401 incidents terroristes recensés en cinq mois, 448 postes vacants et près de 600 millions d’unités de compte d’arriérés : les chiffres traduisent la gravité du choc financier et sécuritaire auquel fait face l’Afrique de l’Ouest. Pour y répondre, le Général Birame Diop prend la tête de la Commission de la Cedeao avec un plan d’action étalé sur quatre ans. Entre le maintien du dialogue avec les trois pays de l’Alliance des États du Sahel et la mobilisation de 481 millions de dollars pour la future brigade antiterroriste, l’équation s’annonce complexe. La nouvelle direction devra impérativement transformer ces urgences comptables et sécuritaires en résultats concrets pour la population d’ici à 2027.
À Abuja, au Nigeria, le général Birame Diop a pris les commandes de la Commission de la Cedeao avec une feuille de route qui s’étend sur quatre ans. Son ambition : renforcer l’intégration régionale, relancer la coopération et rapprocher l’organisation des populations. Mais le nouveau président arrive à la tête d’une Communauté réduite à 12 États, après le départ du Burkina Faso, du Mali et du Niger. Entre dialogue avec la Confédération des Etats du Sahel , sécurité, projet de monnaie commune l’Éco et financement, les premiers mois de son mandat seront déjà décisifs.
Les orientations que nous avons reçues des plus hautes autorités, c’est de respecter cette décision souveraine prise par les trois pays, mais de continuer à garder la main tendue pour qu’ensemble nous puissions explorer et exploiter toutes les opportunités qui seront offertes aux deux partis pour essayer de coopérer le plus étroitement possible.
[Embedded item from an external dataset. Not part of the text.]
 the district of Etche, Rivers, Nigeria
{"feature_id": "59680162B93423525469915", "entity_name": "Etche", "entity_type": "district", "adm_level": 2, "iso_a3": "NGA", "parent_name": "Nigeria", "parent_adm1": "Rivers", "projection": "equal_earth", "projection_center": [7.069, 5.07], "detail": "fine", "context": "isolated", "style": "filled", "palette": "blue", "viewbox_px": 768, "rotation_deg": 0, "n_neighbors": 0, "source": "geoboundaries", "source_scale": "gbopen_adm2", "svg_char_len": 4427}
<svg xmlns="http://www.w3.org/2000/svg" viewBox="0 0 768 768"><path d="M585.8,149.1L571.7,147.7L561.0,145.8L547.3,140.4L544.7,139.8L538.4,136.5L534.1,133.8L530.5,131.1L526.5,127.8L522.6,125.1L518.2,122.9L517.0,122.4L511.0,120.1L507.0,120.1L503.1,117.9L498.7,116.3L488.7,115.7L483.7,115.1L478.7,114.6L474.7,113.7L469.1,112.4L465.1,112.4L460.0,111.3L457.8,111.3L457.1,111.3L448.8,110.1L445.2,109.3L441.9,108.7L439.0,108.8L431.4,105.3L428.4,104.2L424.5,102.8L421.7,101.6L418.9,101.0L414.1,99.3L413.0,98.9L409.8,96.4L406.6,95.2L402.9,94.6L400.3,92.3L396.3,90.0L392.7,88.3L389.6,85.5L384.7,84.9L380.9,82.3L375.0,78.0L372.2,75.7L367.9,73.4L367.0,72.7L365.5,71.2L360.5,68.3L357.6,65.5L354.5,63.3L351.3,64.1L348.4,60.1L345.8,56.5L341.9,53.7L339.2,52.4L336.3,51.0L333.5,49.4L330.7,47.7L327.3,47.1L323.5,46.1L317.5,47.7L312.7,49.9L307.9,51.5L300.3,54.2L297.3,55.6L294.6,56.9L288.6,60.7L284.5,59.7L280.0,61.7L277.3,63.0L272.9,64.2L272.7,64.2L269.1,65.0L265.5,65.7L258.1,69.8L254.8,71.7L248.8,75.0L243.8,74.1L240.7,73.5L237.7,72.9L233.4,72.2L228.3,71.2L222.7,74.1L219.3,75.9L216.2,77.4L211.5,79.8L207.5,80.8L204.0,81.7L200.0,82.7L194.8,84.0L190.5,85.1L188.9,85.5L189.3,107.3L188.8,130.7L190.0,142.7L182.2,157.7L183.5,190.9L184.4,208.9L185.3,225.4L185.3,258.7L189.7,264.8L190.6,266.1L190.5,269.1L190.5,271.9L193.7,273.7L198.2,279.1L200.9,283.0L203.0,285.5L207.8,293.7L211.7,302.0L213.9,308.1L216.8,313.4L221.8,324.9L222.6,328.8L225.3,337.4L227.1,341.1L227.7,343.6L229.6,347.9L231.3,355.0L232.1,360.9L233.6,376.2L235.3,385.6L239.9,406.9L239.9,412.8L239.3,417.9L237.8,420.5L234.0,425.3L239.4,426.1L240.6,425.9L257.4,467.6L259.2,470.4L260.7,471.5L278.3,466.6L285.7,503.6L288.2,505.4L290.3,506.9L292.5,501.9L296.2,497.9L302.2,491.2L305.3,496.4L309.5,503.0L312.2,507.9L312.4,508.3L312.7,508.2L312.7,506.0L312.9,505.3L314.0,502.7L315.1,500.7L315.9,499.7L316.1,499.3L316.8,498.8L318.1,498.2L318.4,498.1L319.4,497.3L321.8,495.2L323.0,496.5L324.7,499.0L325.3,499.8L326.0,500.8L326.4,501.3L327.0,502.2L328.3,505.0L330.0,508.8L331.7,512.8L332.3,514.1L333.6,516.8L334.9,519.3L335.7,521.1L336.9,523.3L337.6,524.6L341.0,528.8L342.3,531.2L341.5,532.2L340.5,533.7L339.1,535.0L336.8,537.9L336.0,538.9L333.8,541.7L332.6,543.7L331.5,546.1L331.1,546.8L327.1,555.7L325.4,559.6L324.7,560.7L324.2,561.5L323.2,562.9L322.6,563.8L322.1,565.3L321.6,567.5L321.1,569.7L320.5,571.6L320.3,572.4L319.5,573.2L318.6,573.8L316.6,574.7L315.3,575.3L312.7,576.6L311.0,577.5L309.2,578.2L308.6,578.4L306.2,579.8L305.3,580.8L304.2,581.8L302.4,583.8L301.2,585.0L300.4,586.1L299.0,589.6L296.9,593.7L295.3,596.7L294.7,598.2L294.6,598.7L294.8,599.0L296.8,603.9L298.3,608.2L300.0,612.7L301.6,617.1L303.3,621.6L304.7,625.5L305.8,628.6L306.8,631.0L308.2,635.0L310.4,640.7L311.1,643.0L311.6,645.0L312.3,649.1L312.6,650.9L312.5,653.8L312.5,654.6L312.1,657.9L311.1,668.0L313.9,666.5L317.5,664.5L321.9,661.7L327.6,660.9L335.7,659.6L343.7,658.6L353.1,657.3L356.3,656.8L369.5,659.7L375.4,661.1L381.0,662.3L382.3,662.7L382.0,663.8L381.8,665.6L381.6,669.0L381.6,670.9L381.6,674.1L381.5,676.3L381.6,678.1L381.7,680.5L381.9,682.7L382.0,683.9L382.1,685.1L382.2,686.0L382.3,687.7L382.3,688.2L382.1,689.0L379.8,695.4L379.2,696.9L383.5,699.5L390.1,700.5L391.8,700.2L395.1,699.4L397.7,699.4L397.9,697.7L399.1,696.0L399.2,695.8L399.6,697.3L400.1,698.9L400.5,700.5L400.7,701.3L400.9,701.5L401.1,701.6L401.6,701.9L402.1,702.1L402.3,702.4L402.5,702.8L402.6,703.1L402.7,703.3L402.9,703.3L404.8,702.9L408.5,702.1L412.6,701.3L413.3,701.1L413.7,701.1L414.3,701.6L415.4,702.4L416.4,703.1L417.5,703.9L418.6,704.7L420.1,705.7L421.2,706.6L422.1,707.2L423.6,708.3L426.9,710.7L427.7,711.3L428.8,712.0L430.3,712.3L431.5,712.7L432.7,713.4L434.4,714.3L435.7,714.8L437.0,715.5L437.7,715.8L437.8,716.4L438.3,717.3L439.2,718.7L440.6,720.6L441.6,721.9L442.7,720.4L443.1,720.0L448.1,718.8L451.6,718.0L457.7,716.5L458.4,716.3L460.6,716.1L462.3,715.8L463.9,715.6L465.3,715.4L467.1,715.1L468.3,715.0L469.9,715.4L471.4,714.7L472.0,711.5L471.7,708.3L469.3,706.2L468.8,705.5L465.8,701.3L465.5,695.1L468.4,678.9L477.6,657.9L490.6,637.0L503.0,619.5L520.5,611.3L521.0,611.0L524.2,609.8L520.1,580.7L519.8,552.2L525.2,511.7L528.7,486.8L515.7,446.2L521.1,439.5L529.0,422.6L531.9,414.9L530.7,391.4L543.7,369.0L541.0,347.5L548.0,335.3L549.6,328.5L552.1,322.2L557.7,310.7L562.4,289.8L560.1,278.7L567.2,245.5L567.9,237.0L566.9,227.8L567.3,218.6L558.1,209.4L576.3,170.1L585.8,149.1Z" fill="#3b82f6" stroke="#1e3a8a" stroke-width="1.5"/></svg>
Birame Diop, Président de la Commission de la Cedeao
La sécurité sera l’un des principaux tests de son mandat. Face à la progression des groupes armés et aux menaces qui se rapprochent des pays côtiers, la coordination régionale reste un enjeu majeur. Renseignement, contrôle des frontières et coopération entre forces de sécurité figurent parmi les dossiers prioritaires. Sur le plan économique, l’officier supérieur et homme politique sénégalais Birame Diop veut également accélérer la libre circulation des personnes et des marchandises. L’objectif est de faciliter les échanges et de rendre les politiques communautaires plus concrètes pour les populations.
J’ai regardé, il y a plus de 50 programmes qui ont été déjà conçus et qui peuvent être mis en œuvre donc, nous devons nous donner les moyens de les mettre en œuvre. Et finalement, prendre en compte aussi toutes ces pressions sécuritaires auxquelles nous sommes confrontés. Cela est extrêmement important. Donc, pour prendre en charge tous ces chantiers qui sont d’une complexité avérée, nous devons avoir une commission qui est engagée, une commission qui est solidaire, une commission qui regarde dans la même direction parce qu’elle a mis en place une vision qui lui permet d’avoir une bonne feuille de route qui, si elle est mise en œuvre de manière réfléchie, pourra permettre de prendre ces chantiers à bras le corps et d’avoir des résultats au-delà peut-être de nos attentes.
Birame Diop, Président de la Commission de la Cedeao
Six chantiers, quatre années de mandat et déjà plusieurs échéances majeures en vue. D’ici à la fin de 2026, le général sénégalais Birame Diop devra notamment faire avancer le dialogue avec le Burkina Faso, le Mali et le Niger, réunis au sein de l’AES, avec un accord-cadre attendu au quatrième trimestre. En 2027, le projet de monnaie commune, l’Eco, et la Brigade antiterroriste de 1 650 hommes devront franchir une nouvelle étape. Cette force nécessitera un financement annuel estimé à 481,46 millions de dollars. Mais la nouvelle direction devra aussi s’attaquer aux 595,69 millions d’unités de compte d’arriérés communautaires et pourvoir 448 postes vacants au sein de la Commission. Des défis financiers et institutionnels qui s’ajoutent à une situation sécuritaire toujours préoccupante, avec 401 incidents terroristes enregistrés entre janvier et mai 2026.